Initially, 3D printing found a home in R&D where it could be used to rapidly make prototypes and do it in one step. An engineer could go directly from a CAD rendering to a finished prototype in a matter of hours in many cases. By comparison, even tooling to make a part can take months. The reduction in product development time and prototype costs more than paid for the expensive 3D printers.
Aerospace, which has much slower production rates, was an early adopter of 3D technology for small production applications. Today, 3D printed parts are found in numerous aerospace production applications. Boeing is using 3D printing technology to rapidly fabricate tools for composite interior parts out of Ultem. General Electric Co. expects to produce as many as 200,000 fuel nozzles for its aviation business using 3-D printing.
In automotive, a start up company named Local Motors captured the imagination of the automotive industry when, in 2015, it “printed” an entire car in 12 hours at a show in Chicago. The car is called the Strati and was featured on shows like the Today Show. Of course this is much slower than traditional manufacturing where a major OEM can build 12 cars around the world in a minute but it showed the potential of the technology for production.
Using $1 million giant printers installed in urban locations, Local Motors is planning to certify the car and make it available to the public in a few years using a completely different business model than today. A relatively small storefront, like the one it opened in a suburb of Washington, D.C. last year, will “print” a customized car on demand. James Earle, Local Motors’ lead engineer on the project explained: “Instead of having one manufacturing location, like Detroit or Japan, we’ll have micro-factories all across the world so people come in and customize their auto-buying experience.” The Strati is targeted to cost around $30,000, of which $5,000 is expected to be the cost 3D printing and will source its powertrain and running gear from a major OEM.
An alternative approach being developed by a company backed by Google Ventures, Carbon3D is borrowing from yet another science fiction movie, the Terminator. An object slowly rises from a pool of liquid resin that is solidified by light projected through the liquid. Materializing objects out of a pool of liquid can increase the production speed to up to 100 times faster than conventional 3D printing, according to the startup Carbon3D. They claim that their printer takes 40 minutes to print an object that would take 12 hours on a machine that prints layer-by-layer. According to companies like Ford, it holds promise for making conventional auto parts as the technology continues to mature and costs can be significantly reduced.

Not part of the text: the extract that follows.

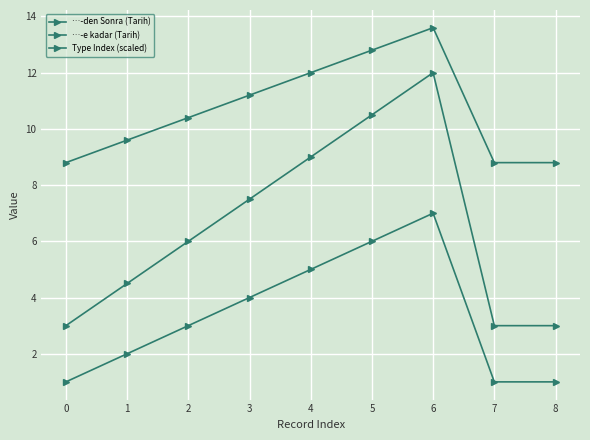

True or false: Type Index (scaled) has a value of 12.8 at 5.

True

Beyond production cycle time, the price of materials is also a significant barrier to 3D printing. The cost of materials required for making the same plastic part using 3D technology can be as much 10x when compared to the equivalent amount of material used in traditional injection molding. Even adjusting for the high cost of injection mold tooling, 3D printing processes have a long way to go to find an economical home in high volume production.
Recognizing that additive manufacturing is an emerging technology, SAE has formed an Additive Manufacturing Committee (AMS-AM), which will develop and maintain Aerospace Material Specifications (AMS) and Aerospace Standards (AS) for additive manufacturing. Meanwhile, many of the Formula SAE teams have already adopted the technology for making parts for their race cars.
We have seen over and over throughout history how new, disruptive technologies grow and mature to displace old ones, ultimately doing the job better and cheaper. In the case of 3D printing, the manufacturing world order is effectively on notice as it is only a matter of time. Not only will the technology change industries, it could change the world order. Countries like China which have mastered the science of mass production may no longer be relevant to the degree they are today. Outsourcing may be replaced with the ultimate in-sourcing – on-demand manufacturing of products in or near the home.
However it turns out, a new, revolutionary approach that mimics how nature produces things is blossoming before our eyes. In the same manner as nature “produces” living things, we are learning to grow things with minimal waste. This truly is a fascinating step in mankind’s history.